I am trying to split up some emails on either announcements ("call for") as well as discussions ("discussions") in two groups using k-nearest neighbour classification. I suppose this could be done using

knn(train, test, cl, k = 1, l = 0, prob = FALSE, use.all = TRUE)

I already have the document term matrix mails. I have no idea how I could construct the train, test matrices and cl factor using this document term matrix. I can't find any good examples, and don't understand the one on http://stat.ethz.ch/R-manual/R-devel/library/class/html/knn.html. Is there anyone who can point me in the right direction?

UPD

The whole TermDocumentMatrix is located at dl.dropboxusercontent.com/u/20641416/data

Answer 1

Well, I cannot solve your problem, since I have no sample data. However, I can clarify the example in the documentation for you, so you can start off with an idea of what's going on.

• train is the "benchmark" data, for which the classification is already known. It will be used to form the knn structure, which will allow you to make future predictions.

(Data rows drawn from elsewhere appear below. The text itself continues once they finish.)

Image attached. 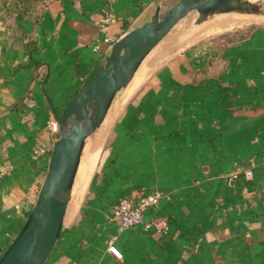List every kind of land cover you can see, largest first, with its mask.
Returning a JSON list of instances; mask_svg holds the SVG:
<instances>
[{
    "label": "crops",
    "instance_id": "1",
    "mask_svg": "<svg viewBox=\"0 0 264 264\" xmlns=\"http://www.w3.org/2000/svg\"><path fill=\"white\" fill-rule=\"evenodd\" d=\"M176 1L51 0L21 19L0 0V250L47 174L50 154L34 150L59 137L53 108L105 61V36L114 42ZM219 20L213 32L239 23ZM142 81L113 102L107 140L90 176L77 171L76 204L45 264H264V22L188 46ZM155 188L164 196L144 218L168 230L121 228L116 200Z\"/></svg>",
    "mask_w": 264,
    "mask_h": 264
},
{
    "label": "water",
    "instance_id": "2",
    "mask_svg": "<svg viewBox=\"0 0 264 264\" xmlns=\"http://www.w3.org/2000/svg\"><path fill=\"white\" fill-rule=\"evenodd\" d=\"M193 9L197 22L222 12L264 14V4L251 0H177L165 11L127 31L113 42L105 61L85 79L70 103L55 108L59 137L37 200L0 264H45L61 235L86 138L105 119L117 93L127 86L148 53Z\"/></svg>",
    "mask_w": 264,
    "mask_h": 264
},
{
    "label": "rangeland",
    "instance_id": "3",
    "mask_svg": "<svg viewBox=\"0 0 264 264\" xmlns=\"http://www.w3.org/2000/svg\"><path fill=\"white\" fill-rule=\"evenodd\" d=\"M263 3L264 0H251ZM163 12V11H162ZM253 13V12H251ZM250 12H222L216 13L209 16L202 22H197V17L199 15V11L197 9H193L189 12L185 17L180 19L175 26L169 31V33L148 53V56L141 63L137 71L135 72L133 78L126 88H122L116 95L113 100L114 104L116 101L124 100L126 89L134 84H138L142 81V83L148 78V76L154 72L158 67L166 63L168 59L178 54L180 51L184 50L186 47L197 44L205 39L213 38L221 33H229L233 31L243 30L246 27L254 26L264 22V15L262 13H253V16ZM219 19L223 21H238L236 25L233 27L224 29L222 31H216V28H212L216 25ZM247 19V22L241 23L240 20ZM220 21V20H219ZM240 33V32H238ZM190 39V40H189ZM188 41H193L188 43ZM165 47H169L166 49L171 50V53L164 60L156 64L155 66H151L147 71L145 70L146 65H150V61L159 53L162 54L165 51ZM141 80V81H140ZM141 84V83H140ZM93 135V134H92ZM91 136V135H90ZM89 136V137H90ZM107 140V138H106ZM105 140V142H106ZM80 176V175H78ZM72 204H76L74 199L71 198Z\"/></svg>",
    "mask_w": 264,
    "mask_h": 264
},
{
    "label": "built area",
    "instance_id": "4",
    "mask_svg": "<svg viewBox=\"0 0 264 264\" xmlns=\"http://www.w3.org/2000/svg\"><path fill=\"white\" fill-rule=\"evenodd\" d=\"M111 14L109 12L105 13L99 21V24L103 30L108 28L109 23L111 22ZM104 40L110 44V47L113 44L111 37L105 36ZM50 127L58 132L57 121L54 117L50 123ZM52 148L47 146H40L34 150V154L39 157L43 155L50 154L51 158ZM239 176L238 172H234L229 175L227 181L229 183L233 182L235 178ZM246 176L248 178L253 176L252 171H247ZM164 196V193L159 189L155 188L152 191L144 193L138 197L136 196H120L113 205V215L118 221L121 228H129L137 225H143L146 230H152L157 232H166L169 228L167 221H162L158 218H151L145 220V212L148 208L157 206L160 199ZM115 238L113 237L109 242V250L113 252L117 257H122V251L115 244ZM4 251L0 250V257Z\"/></svg>",
    "mask_w": 264,
    "mask_h": 264
},
{
    "label": "bare ground",
    "instance_id": "5",
    "mask_svg": "<svg viewBox=\"0 0 264 264\" xmlns=\"http://www.w3.org/2000/svg\"><path fill=\"white\" fill-rule=\"evenodd\" d=\"M262 4H264V2ZM167 48H169V47H165L164 53H162V54L158 53L150 61V63H149L150 65H146V68H145L146 71L151 66H155L158 63V61L165 59L171 53L170 49L166 51ZM111 118H112V112L107 113V115H106L105 119L103 120V122L101 123V125L93 133L90 134L91 136L89 135L90 137L88 136L86 138L85 145H84V148H83V151H82V155H81V160H80L79 167H78V170H77L78 171V175H80L79 176L80 178L86 179L92 173V171H93V169L95 167L96 161H97V157H98L99 152H100V150L102 148L103 142H104V140H105V138L107 136V133H108V130H109V125H110V122H111ZM76 174H77V172H76ZM74 182H75V180H74ZM73 186H74V184H73ZM72 192H73V189H72ZM72 192H71V198H72ZM71 198H70V202H71Z\"/></svg>",
    "mask_w": 264,
    "mask_h": 264
},
{
    "label": "trees",
    "instance_id": "6",
    "mask_svg": "<svg viewBox=\"0 0 264 264\" xmlns=\"http://www.w3.org/2000/svg\"><path fill=\"white\" fill-rule=\"evenodd\" d=\"M51 0H2L1 5L9 14L21 19L37 18L48 7Z\"/></svg>",
    "mask_w": 264,
    "mask_h": 264
}]
</instances>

• cl are the correct answers for the training dataset.

Here a built-in dataset iris is used to simulate "known data". The train dataset is taken so that there is an equal number of each species (s - Setosa, c - Versicolor, v - Virginica).

train <- rbind(iris3[1:25,,1], iris3[1:25,,2], iris3[1:25,,3]) 
cl <- factor(c(rep("s",25), rep("c",25), rep("v",25)))

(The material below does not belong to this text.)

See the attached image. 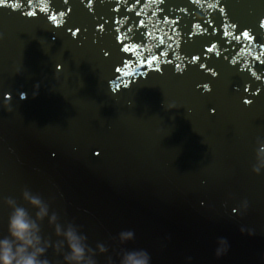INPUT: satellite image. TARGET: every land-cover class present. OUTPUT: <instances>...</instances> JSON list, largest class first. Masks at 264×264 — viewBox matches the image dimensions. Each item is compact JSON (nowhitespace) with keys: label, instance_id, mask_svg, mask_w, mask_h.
Here are the masks:
<instances>
[{"label":"water","instance_id":"water-1","mask_svg":"<svg viewBox=\"0 0 264 264\" xmlns=\"http://www.w3.org/2000/svg\"><path fill=\"white\" fill-rule=\"evenodd\" d=\"M117 2L0 6V95L10 93L0 107V194L39 192L91 245L107 246L97 264L136 248L151 264H264V170L251 172L264 139V71L245 61L264 59V0H142L134 19L154 34L137 55L158 52L159 37L168 55L132 77L115 71L124 55L112 21L125 0L119 14ZM52 9L64 14L51 21ZM162 15L178 20L175 31L171 19L156 22ZM209 19L215 40L202 31ZM245 29L253 41L237 46ZM6 214L0 207V231ZM127 229L134 236L121 245ZM221 237L228 251L216 258Z\"/></svg>","mask_w":264,"mask_h":264},{"label":"clouds","instance_id":"clouds-1","mask_svg":"<svg viewBox=\"0 0 264 264\" xmlns=\"http://www.w3.org/2000/svg\"><path fill=\"white\" fill-rule=\"evenodd\" d=\"M0 107L7 108L6 99ZM262 170L264 139L258 137L251 172L259 174ZM0 207L7 210L0 231V264H97L96 257L108 251L102 242L91 245L79 224L61 219L50 210V202L28 186L21 187L18 198L0 194ZM45 222L50 233L44 231ZM133 236L134 232L127 229L120 231L116 239L123 245ZM227 251V240L219 238L214 256L219 258ZM106 264H111L110 257ZM118 264H151V258L145 249H126L118 255Z\"/></svg>","mask_w":264,"mask_h":264},{"label":"snow or ice","instance_id":"snow-or-ice-1","mask_svg":"<svg viewBox=\"0 0 264 264\" xmlns=\"http://www.w3.org/2000/svg\"><path fill=\"white\" fill-rule=\"evenodd\" d=\"M19 2H21V0H16V2H13V0H0V6L10 5L11 8L16 9L17 3ZM88 2L91 3V0H88ZM157 2L159 4H164L166 0H157ZM27 4L31 6L33 4V0H27ZM137 5H140L142 7L143 6L142 0H125L124 7H123V12L125 14L118 15V17H114L112 21V23L116 25V27L113 29L116 32V40L118 44L120 45V50L122 51V53H124V55L121 56L120 61H119L121 66L117 67L115 71L116 73H120L128 77H132L136 75L137 73L135 70L137 68H143V66L151 67L154 64V62L159 59L160 56L168 55V52L165 51V49L161 47V45L164 44V38L159 37V43L156 44L155 46L156 48L159 49L158 52L149 51V53L146 56L138 57L137 55L138 50L142 53L143 50L148 46V43H147L148 39L153 36L154 30L153 32L148 31L147 28L145 27V21L143 19H139V20L134 19V17H140L141 15L140 10L134 11V8ZM120 9H121V3L118 0V2L115 4L113 8V11L119 14ZM41 10L48 11L47 9H41ZM157 11H159L160 13H164L167 10L163 7H160L157 9ZM127 13H133V19L131 23H128L127 26L124 27L123 22H127L130 19V16ZM27 14L29 16H33L35 15V12L29 11ZM63 14L64 13L62 11L56 12L55 9H52L51 14L48 15V19L51 21H55L57 15L62 16ZM153 15H156V13L154 12ZM170 19H171L172 30L175 31V27L178 25V20L175 18H170L169 15H162V16L157 17L156 22L159 24L162 20L164 23H168ZM213 23L214 21L212 19H209L206 22L207 26L205 27L201 25V27H202L203 32L208 33L209 36L213 40H215L217 39L216 33L218 31V28L213 27ZM259 25L261 28H264V19L260 20ZM56 26H59V25H56ZM195 26L197 25H193V27ZM98 27L103 28V24L98 25ZM233 27H236V26L233 25ZM72 34L75 35L76 34L75 31H73ZM188 35L191 36L192 33L188 32ZM228 36H229L228 32H223L220 37L221 43H227L228 41L225 40L224 38ZM242 37L243 39L248 40L250 42L253 41L252 35L247 29H245L243 31L238 32V34H235L233 36V39L236 41L237 46H240ZM167 47L170 49L171 45H167ZM215 47H217L216 43H212L210 46H207V49H206L207 53H211ZM259 48L261 50H264V43H260ZM262 55H264V53H262ZM191 58L193 61H196L198 59V57L195 55L192 56ZM169 63H171V61H169ZM259 63L264 64V59H259ZM199 66L203 68L205 65L201 63ZM127 69H132V70L125 71ZM248 71H250L252 75L256 77L257 80L261 79V77L258 76L256 71H254L253 69L250 68L248 69ZM262 71H264V69H262ZM116 79H120V76L119 75L116 76ZM119 88H120V85L117 84L113 90L118 91ZM244 91L245 92L248 91L247 86H245ZM255 91L259 92L260 89L256 88ZM24 95L25 93L23 92L20 93V96H24ZM5 99L7 100V102H10V93H4L3 95H0V103H3ZM244 102L248 103L249 101L245 99ZM231 211L235 213L237 212V208L233 207Z\"/></svg>","mask_w":264,"mask_h":264}]
</instances>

• test is the dataset you are trying to classify. Given an existing (trained) knn structure, test observations are analyzed row by row, and a prediction is generated.

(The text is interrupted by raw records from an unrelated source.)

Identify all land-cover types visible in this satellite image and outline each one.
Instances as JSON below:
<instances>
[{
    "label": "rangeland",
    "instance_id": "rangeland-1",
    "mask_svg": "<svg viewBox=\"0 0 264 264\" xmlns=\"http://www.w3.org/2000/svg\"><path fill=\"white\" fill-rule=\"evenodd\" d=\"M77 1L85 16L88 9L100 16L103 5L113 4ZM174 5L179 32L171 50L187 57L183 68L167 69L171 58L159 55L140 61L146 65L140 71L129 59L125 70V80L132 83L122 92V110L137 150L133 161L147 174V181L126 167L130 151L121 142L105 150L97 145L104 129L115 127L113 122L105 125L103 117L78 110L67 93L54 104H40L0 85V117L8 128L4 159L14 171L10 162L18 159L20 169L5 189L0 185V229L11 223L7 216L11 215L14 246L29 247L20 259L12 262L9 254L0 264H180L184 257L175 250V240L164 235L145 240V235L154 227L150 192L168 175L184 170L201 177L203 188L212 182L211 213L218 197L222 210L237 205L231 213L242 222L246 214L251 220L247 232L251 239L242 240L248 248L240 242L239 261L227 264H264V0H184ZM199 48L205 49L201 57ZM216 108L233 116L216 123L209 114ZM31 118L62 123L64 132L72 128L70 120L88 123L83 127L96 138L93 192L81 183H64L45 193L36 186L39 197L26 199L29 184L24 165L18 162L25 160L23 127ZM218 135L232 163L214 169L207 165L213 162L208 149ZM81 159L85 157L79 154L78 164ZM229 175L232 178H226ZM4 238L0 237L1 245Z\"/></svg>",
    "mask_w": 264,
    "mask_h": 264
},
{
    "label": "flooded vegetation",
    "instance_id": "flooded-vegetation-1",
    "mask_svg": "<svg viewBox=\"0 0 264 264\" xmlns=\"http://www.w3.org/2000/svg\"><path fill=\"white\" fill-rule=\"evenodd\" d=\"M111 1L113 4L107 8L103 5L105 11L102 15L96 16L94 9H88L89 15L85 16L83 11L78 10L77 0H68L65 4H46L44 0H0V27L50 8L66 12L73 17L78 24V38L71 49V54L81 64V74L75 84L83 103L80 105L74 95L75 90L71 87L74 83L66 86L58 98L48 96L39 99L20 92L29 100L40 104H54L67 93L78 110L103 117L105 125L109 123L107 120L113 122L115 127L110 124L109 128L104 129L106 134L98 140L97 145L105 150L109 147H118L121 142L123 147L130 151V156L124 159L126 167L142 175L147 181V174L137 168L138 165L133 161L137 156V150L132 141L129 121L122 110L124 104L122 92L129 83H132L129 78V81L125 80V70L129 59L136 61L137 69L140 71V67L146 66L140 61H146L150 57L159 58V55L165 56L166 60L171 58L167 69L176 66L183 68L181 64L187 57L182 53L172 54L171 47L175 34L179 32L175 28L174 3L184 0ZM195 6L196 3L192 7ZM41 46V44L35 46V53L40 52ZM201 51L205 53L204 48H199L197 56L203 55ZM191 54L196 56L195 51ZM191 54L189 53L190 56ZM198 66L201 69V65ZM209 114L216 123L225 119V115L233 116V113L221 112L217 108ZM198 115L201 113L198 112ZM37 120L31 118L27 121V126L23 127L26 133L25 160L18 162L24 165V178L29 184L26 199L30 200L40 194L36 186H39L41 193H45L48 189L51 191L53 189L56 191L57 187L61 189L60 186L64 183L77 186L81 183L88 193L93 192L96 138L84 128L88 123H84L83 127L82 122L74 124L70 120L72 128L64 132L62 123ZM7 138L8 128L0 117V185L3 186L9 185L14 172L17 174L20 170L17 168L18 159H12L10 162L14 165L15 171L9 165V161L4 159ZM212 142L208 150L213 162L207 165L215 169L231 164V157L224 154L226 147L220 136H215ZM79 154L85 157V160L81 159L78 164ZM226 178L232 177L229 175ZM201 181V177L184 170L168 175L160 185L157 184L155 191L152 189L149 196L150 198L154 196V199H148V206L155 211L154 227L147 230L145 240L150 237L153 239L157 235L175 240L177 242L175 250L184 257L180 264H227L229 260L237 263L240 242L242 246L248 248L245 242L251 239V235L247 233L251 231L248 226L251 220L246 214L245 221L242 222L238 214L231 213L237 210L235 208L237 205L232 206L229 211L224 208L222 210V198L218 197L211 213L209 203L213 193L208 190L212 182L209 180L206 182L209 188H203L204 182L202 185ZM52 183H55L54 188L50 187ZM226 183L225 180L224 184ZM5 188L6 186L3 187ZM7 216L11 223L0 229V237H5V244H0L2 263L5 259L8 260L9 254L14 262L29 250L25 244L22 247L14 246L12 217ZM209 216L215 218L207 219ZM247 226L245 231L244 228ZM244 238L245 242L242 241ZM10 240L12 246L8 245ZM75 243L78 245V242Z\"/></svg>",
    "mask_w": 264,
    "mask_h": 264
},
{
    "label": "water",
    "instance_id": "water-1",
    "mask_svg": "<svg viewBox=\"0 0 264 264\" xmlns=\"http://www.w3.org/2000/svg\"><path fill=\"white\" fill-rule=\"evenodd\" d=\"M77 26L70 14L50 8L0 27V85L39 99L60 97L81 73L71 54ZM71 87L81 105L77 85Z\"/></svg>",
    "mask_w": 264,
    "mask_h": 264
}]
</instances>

The same dataset is used to construct test data. Of course, we know the true classification here, but we pretend that we do not. True classification is the same as before; it cannot be used by the knn: for knn this information is not available. We store this data in order to estimate our predictions.

test <- rbind(iris3[26:50,,1], iris3[26:50,,2], iris3[26:50,,3])
cl.test <- cl

Finally, we are ready to proceed. Here's a vector of predictions for the test dataset. If prob=TRUE, we additionally see how "confident" the algorithm is about each case:

pr.test <- knn(train, test, cl, k = 3, prob=TRUE)
 [1] s s s s s s s s s s s s s s s s s s s s s s s s s c c v c c c c c v c c c c c c c c c c
[45] c c c c c c v c c v v v v v c v v v v c v v v v v v v v v v v
attr(,"prob")
 [1] 1.0000000 1.0000000 1.0000000 1.0000000 1.0000000 1.0000000 1.0000000 1.0000000
 [9] 1.0000000 1.0000000 1.0000000 1.0000000 1.0000000 1.0000000 1.0000000 1.0000000
[17] 1.0000000 1.0000000 1.0000000 1.0000000 1.0000000 1.0000000 1.0000000 1.0000000
[25] 1.0000000 1.0000000 1.0000000 0.6666667 1.0000000 1.0000000 1.0000000 1.0000000
[33] 1.0000000 0.6666667 1.0000000 1.0000000 1.0000000 1.0000000 1.0000000 1.0000000
[41] 1.0000000 1.0000000 1.0000000 1.0000000 1.0000000 1.0000000 1.0000000 1.0000000
[49] 1.0000000 1.0000000 1.0000000 0.6666667 0.7500000 1.0000000 1.0000000 1.0000000
[57] 1.0000000 1.0000000 0.5000000 1.0000000 1.0000000 1.0000000 1.0000000 0.6666667
[65] 1.0000000 1.0000000 1.0000000 1.0000000 1.0000000 1.0000000 1.0000000 0.6666667
[73] 1.0000000 1.0000000 0.6666667
Levels: c s v

We now may estimate how correct our model is.

sum(pr.test==cl.test)/length(cl.test)

Which is 70 out of 75, or 93% correct.

Refer to the statistical literature for more details about how knn works. For your problem, consider cross-validation technique to tune the model.